Моя неизменная благодарность – другу и постоянному собеседнику, философу Ренате Александровне Гальцевой, в соавторстве с которой написаны, в частности, два представленных в двухтомнике текста; Сергею Георгиевичу Бочарову, к чьим советам я прислушивалась и чья филологическая работа представлялась мне ориентиром; филологу и критику Михаилу Юрьевичу Эдельштейну, помогавшему мне в структурировании книги; сыну известного стиховеда Ярославу Александровичу Квятковскому, принявшему участие в технической подготовке рукописи; наконец, давним и нынешним сотрудникам журнала «Новый мир», на страницах которого находило первоначальное пристанище многое из того, что теперь входит в книгу.
При чтении прошу заметить, что разрядка в цитатах принадлежит автору книги, а курсив – авторам цитируемых отрывков.
Беседа с автором о профессии
Беседу провела Т. А. Касаткина
Ирина Роднянская: У Вас был вопрос о предмете и границах литературоведения. Ну, прежде всего, само это слово – литературоведение – чрезвычайно искусственно. Даже подозреваю, хотя так и не проверила, что появилось оно у нас в 30-х годах, в соответствующую советскую эпоху. И чуть ли не всякий, кто занимается тем, что это слово должно покрывать, боится его, как чумной заразы, и в разных справках о себе старается писать что угодно: филолог, историк литературы, культуролог (хотя «культуролог» – тоже слово неважное). Но только не «литературовед». За этим, видимо, стоит некое не до конца вербализованное ощущение, что это искусственное слово или безмерно широко, или вообще ничего не означает. Или – слишком много, или – ничего. С тем, что оно означает слишком многое, можно примириться, потому что, если счесть это понятие просто указанием на внимание к одному определенному предмету, проявляемое в разнообразных формах, тогда оно, обсуждаемое понятие, получает кое-какие права. Предмет же этот, как, кстати, лаконично констатирует «Литературный энциклопедический словарь», – художественная литература. И вот, исходя из этого, я бы сказала, что литературоведом является всякий, кто пишет нехудожественные (не беллетристические) тексты о художественной литературе, каковы бы они ни были. От цифири, которой занималась школа Колмогорова, до, предположим, «Писем о русской поэзии» Гумилева или «Книги отражений» И. Анненского. От стиховедения Андрея Белого до «образа автора» в исследованиях Бахтина, хотя философ Бахтин решительно перешагивает «литературоведческую» границу понятия «автор» и говорит уже о Творце (Авторе) миров. Да, все это – от «Мильона терзаний» Гончарова до современных деконструктивистов – можно посчитать литературоведением и только при таком условии примириться с термином, не стараясь его уточнять, дотошно онаучивать.
● ● ● ● ● ● ●
● ЗАДАНИЯ
A. Кто, судя по тексту, провел беседу с автором о профессии?
B. Перечислите всех людей, которых автор текста благодарит, называя по имени и отчеству.
C. Переведите на английский предложение из текста: «При чтении прошу заметить, что разрядка в цитатах принадлежит автору книги, а курсив – авторам цитируемых отрывков».
Эти данные взяты из другого источника.
● ● ● ● ● ● ●
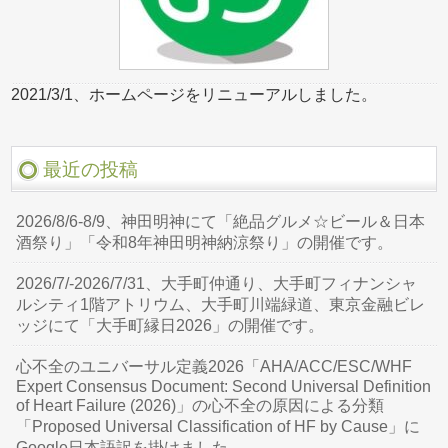
2021/3/1、ホームページをリニューアルしました。
最近の投稿
2026/8/6-8/9、神田明神にて「絶品グルメ☆ビール＆日本
酒祭り」「令和8年神田明神納涼祭り」の開催です。
2026/7/-2026/7/31、大手町仲通り、大手町フィナンシャ
ルシティ1階アトリウム、大手町川端緑道、東京金融ビレ
ッジにて「大手町縁日2026」の開催です。
心不全のユニバーサル定義2026「AHA/ACC/ESC/WHF
Expert Consensus Document: Second Universal Definition
of Heart Failure (2026)」の心不全の原因による分類
「Proposed Universal Classification of HF by Cause」に
Google日本語訳を掛けました。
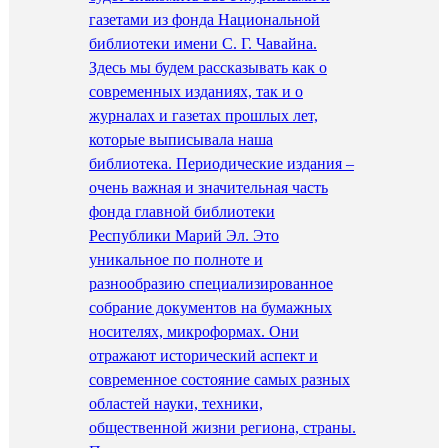
газетами из фонда Национальной
библиотеки имени С. Г. Чавайна.
Здесь мы будем рассказывать как о
современных изданиях, так и о
журналах и газетах прошлых лет,
которые выписывала наша
библиотека. Периодические издания –
очень важная и значительная часть
фонда главной библиотеки
Республики Марий Эл. Это
уникальное по полноте и
разнообразию специализированное
собрание документов на бумажных
носителях, микроформах. Они
отражают исторический аспект и
современное состояние самых разных
областей науки, техники,
общественной жизни региона, страны.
● ● ● ● ● ● ●
● ОТВЕТЫ К ЗАДАНИЯМ
A. Т. А. Касаткина.

B. Рената Александровна Гальцева, Сергей Георгиевич Бочаров, Михаил Юрьевич Эдельштейн, Ярослав Александрович Квятковский.

C. When reading, please note that the letter-spaced emphasis in quotations belongs to the author of the book, and the italics belong to the authors of the quoted passages.